No, thank God, but I told him that if he felt the slightest bit of stomach upset, he should go ahead and see the doctor, since he said that upon hearing that the casserole was bad, he did think it had tasted funny.
My father-in-law smoked a turkey a day or so before Thanksgiving, put it in a plastic bag, and brought it with him on the airplane, from California to Arizona. I figure with travel to and from the airport, check-in, etc. that turkey was at room temperature for at least 6 hours. Nobody got sick, but I draw the line at carry-on turkey.
I have some relatives and some friends like this. I don’t trust anything unless I’ve seen it prepared from scratch, and I even sneak an inspection of the dishes and utensils. (I don’t often eat in either home because I’d just rather skip the ordeal.) One of the relatives brags about some of the junk he’s eaten and not died from. (Like rainbow meat or food from cans that look ready to explode.) In one of the households, it used to be common for pots of leftover food to be left out for so long that the food turned mouldy and had bugs.
I’m pretty much the opposite. I’m paranoid about undercooked meat, or dented cans, or leaving out leftovers, etc.
Once I went to a friend’s for dinner and as she poured frozen vegetables from a bag, an equally frozen cockroach came out along with the veggies. And cockroaches ran across the stove the entire time dinner was cooking (minus the veggies–they were thrown out) . There was even a cockroached hiding in the roll of toilet paper in the bathroom. They aren’t dirty people or anything, but their house had a terrible cockroach problem at one point.

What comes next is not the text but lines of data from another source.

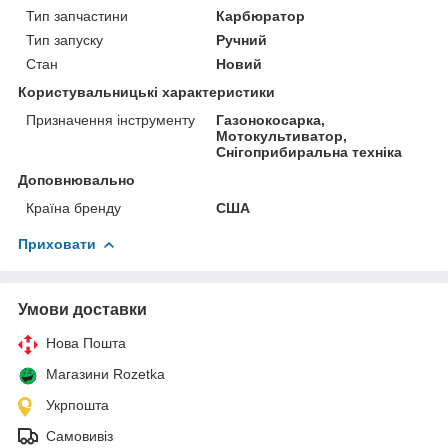
Тип запчастини
Карбюратор
Тип запуску
Ручний
Стан
Новий
Користувальницькі характеристики
Призначення інструменту
Газонокосарка,
Мотокультиватор,
Снігоприбиральна техніка
Доповнювально
Країна бренду
США
Приховати
Умови доставки
Нова Пошта
Магазини Rozetka
Укрпошта
Самовивіз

MelCtheFirst-- sorry if you were joking but I can’t tell. . . in case you were being straight, actually reheating it won’t help often as the germs put out toxins that aren’t alive (and won’t die in the reheating and will remain as the bugs are dead) but are still extremely poisonous (ie botulism, I believe).

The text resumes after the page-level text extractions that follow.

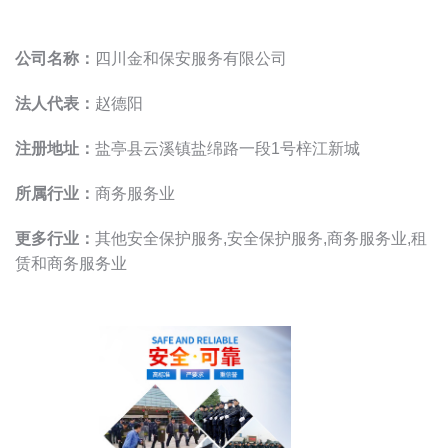
公司名称：
四川金和保安服务有限公司
法人代表：
赵德阳
注册地址：
盐亭县云溪镇盐绵路一段1号梓江新城
所属行业：
商务服务业
更多行业：
其他安全保护服务,安全保护服务,商务服务业,租
赁和商务服务业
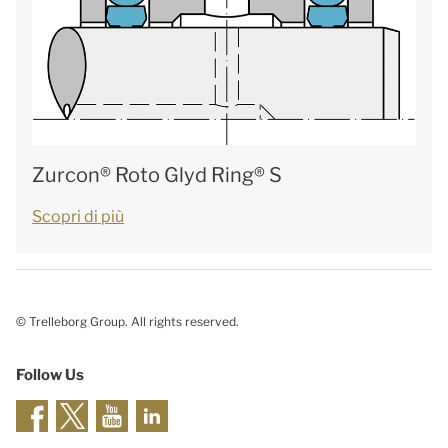
Zurcon® Roto Glyd Ring® S
Scopri di più
© Trelleborg Group. All rights reserved.
Follow Us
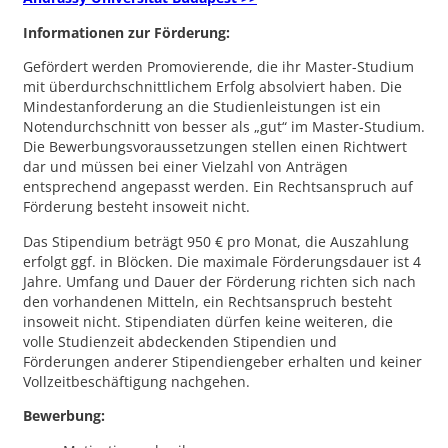
Informationen zur Förderung:
Gefördert werden Promovierende, die ihr Master-Studium
mit überdurchschnittlichem Erfolg absolviert haben. Die
Mindestanforderung an die Studienleistungen ist ein
Notendurchschnitt von besser als „gut“ im Master-Studium.
Die Bewerbungsvoraussetzungen stellen einen Richtwert
dar und müssen bei einer Vielzahl von Anträgen
entsprechend angepasst werden. Ein Rechtsanspruch auf
Förderung besteht insoweit nicht.
Das Stipendium beträgt 950 € pro Monat, die Auszahlung
erfolgt ggf. in Blöcken. Die maximale Förderungsdauer ist 4
Jahre. Umfang und Dauer der Förderung richten sich nach
den vorhandenen Mitteln, ein Rechtsanspruch besteht
insoweit nicht. Stipendiaten dürfen keine weiteren, die
volle Studienzeit abdeckenden Stipendien und
Förderungen anderer Stipendiengeber erhalten und keiner
Vollzeitbeschäftigung nachgehen.
Bewerbung:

Stuffing, also known as “Wadding” or “farcemeat” can often be therapeutic if prepared by individuals with much repressed hostility. The ramming of moist breadstuffs and spices deep into an avian body cavity, albeit one which was formerly full of vital and sub-vital organs, often provides a helpful relief to rageaholics. I recommend that in the interest of public health, all households should have a bird (need not be turkey) into which someone may cram an object when the necessity arises. Small children could use cornish game hens.
Caveat: Stuffed pork, while tasty, has not been documented via clinical trials to be as therapeutic as a bird cavity.
QtM
I had food poisoning eighteen years ago and it still makes me ill to think about it. I was still weak after two weeks. When I talked to the doctor, I found out something interesting. Food-poisoning can be passed on to someone else. Whatever germs that you have can be shared.
Yes, older people really can forget things like putting the food away. And they may not be thinking straight about how dangerous that can be.
Well, if fizzy’s mother is trying to kill me with food, she’s got another thing coming.
I went to boarding school. FOUR YEARS, BABY. Anything they dished out there I either sniffed out and destroyed before it could infect me or ate so fast it didn’t have a time to burrow into my mouth.
Four years of food there has hardened me against the worst college has to offer. Future MIL should be running away from my Stomach of Steel by now.